Akhirnya, Hayati menikah dengan seorang pemuda asli Minangkabau bernama Azis. Mendengar pernikahan itu Zainudin jatuh sakit. Berkat dorongan semangat dari Muluk sahabatnya yang paling setia, kondisi kesehatan Zainudin berangsur-angsur membaik. Kedua sahabat ini akhirnya, memutuskan untuk meninggalkan Sumatera menuju Pulau Jawa. Di Jawa, Zainudin menjadi penulis terkenal dengan nama pena “Z”.

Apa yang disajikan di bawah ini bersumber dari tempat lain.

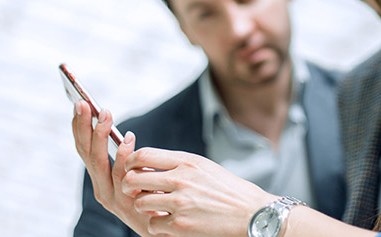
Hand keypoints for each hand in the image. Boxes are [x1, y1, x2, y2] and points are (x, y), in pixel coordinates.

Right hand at [71, 101, 162, 236]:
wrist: (168, 229)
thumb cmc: (157, 198)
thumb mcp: (139, 176)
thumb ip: (129, 161)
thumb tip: (126, 136)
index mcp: (102, 179)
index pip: (85, 149)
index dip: (80, 127)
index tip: (80, 102)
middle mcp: (102, 189)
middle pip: (86, 154)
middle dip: (84, 127)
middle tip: (84, 103)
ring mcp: (113, 199)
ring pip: (99, 163)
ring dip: (101, 136)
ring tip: (104, 114)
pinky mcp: (127, 206)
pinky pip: (121, 176)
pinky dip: (123, 155)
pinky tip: (129, 138)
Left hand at [122, 148, 276, 236]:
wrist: (252, 213)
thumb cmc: (228, 190)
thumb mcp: (204, 167)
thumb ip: (177, 164)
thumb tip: (147, 164)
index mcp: (187, 161)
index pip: (143, 155)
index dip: (130, 162)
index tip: (131, 169)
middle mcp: (181, 179)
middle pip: (134, 179)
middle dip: (129, 186)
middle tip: (134, 191)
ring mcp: (180, 203)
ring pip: (140, 203)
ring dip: (144, 207)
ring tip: (156, 208)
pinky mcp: (181, 225)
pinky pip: (153, 224)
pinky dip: (158, 225)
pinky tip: (169, 222)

Dalam perkembangan selanjutnya, Zainudin hijrah ke Surabaya. Di Surabaya, Zainudin mendirikan sandiwara Tonil dengan nama “Andalas”. Tonil Andalas sangat terkenal untuk daerah Surabaya dan sekitarnya. Dalam sebuah pertunjukkan sukses, Hayati dan Azis hadir sebagai penonton. Ketika usai pertunjukkan. Sadarlah Hayati dan Azis, bahwa Sutradara terkenal dari Tonil Andalas itu, adalah Zainudin.
Kehidupan memang berputar. Di puncak kesuksesan Zainudin, karier Aziz sedang menurun, hal itu disebabkan perilaku Aziz yang kurang terpuji. Suka berjudi, minum-minum dan main perempuan. Singkat ceritanya, di ujung kebangkrutan Aziz, akhirnya mereka berdua –Azis dan Hayati- harus menumpang hidup di rumah Zainudin. Dalam usaha mencari sesuap nasi, Azis mencoba penghidupan ke Banyuwangi, sementara Hayati dititipkan di rumah Zainudin. Di Banyuwangi, Aziz menceraikan Hayati, lalu dalam sebuah berita Koran, diketahui bahwa Aziz telah mengakhiri hidupnya dengan bunuh diri di sebuah hotel di Banyuwangi.
Dalam kondisi sulit itu, Hayati sempat mengutarakan keinginannya untuk mengabdikan dirinya pada Zainudin. Namun, Zainudin menolaknya. Meski rasa cinta Zainudin pada Hayati sebenarnya masih membara, akan tetapi, mengingat Hayati bukanlah Hayati, yang dikenalnya di Batipuh dulu, melainkan Hayati janda dari almarhum Aziz. Cinta yang masih menyala itu berusaha untuk dipadamkan. Diambilah kesimpulan, bahwa Hayati akan dibiayai Zainudin, untuk pulang ke Batipuh.
Namun, nasib malang menimpa Hayati, dalam perjalanan pulang ke Batipuh, kapal Van Der Wijck yang ditumpanginya, di daerah Brondong Lamongan, kapal Van Der Wijck tenggelam. Hayati dapat diselamatkan dan dirawat di Rumah Sakit. Di saat-saat akhir hayatnya, Hayati masih sempat mendengar dan melihat bahwa sebenarnya Zainudin masih sangat mencintainya. Namun, semua itu sudah terlambat.
Sepeninggal hayati, kesehatan Zainudin menurun, penyesalan karena menyuruh hayati pulang terus membayangi dirinya. Sementara cinta pada Hayati sesungguhnya tidak pernah luntur dari dirinya. Tidak berselang lama, Zainudin menyusul Hayati ke alam baka. Akhirnya, jenazah Zainudin dimakamkan persis di samping makan kekasihnya, Hayati.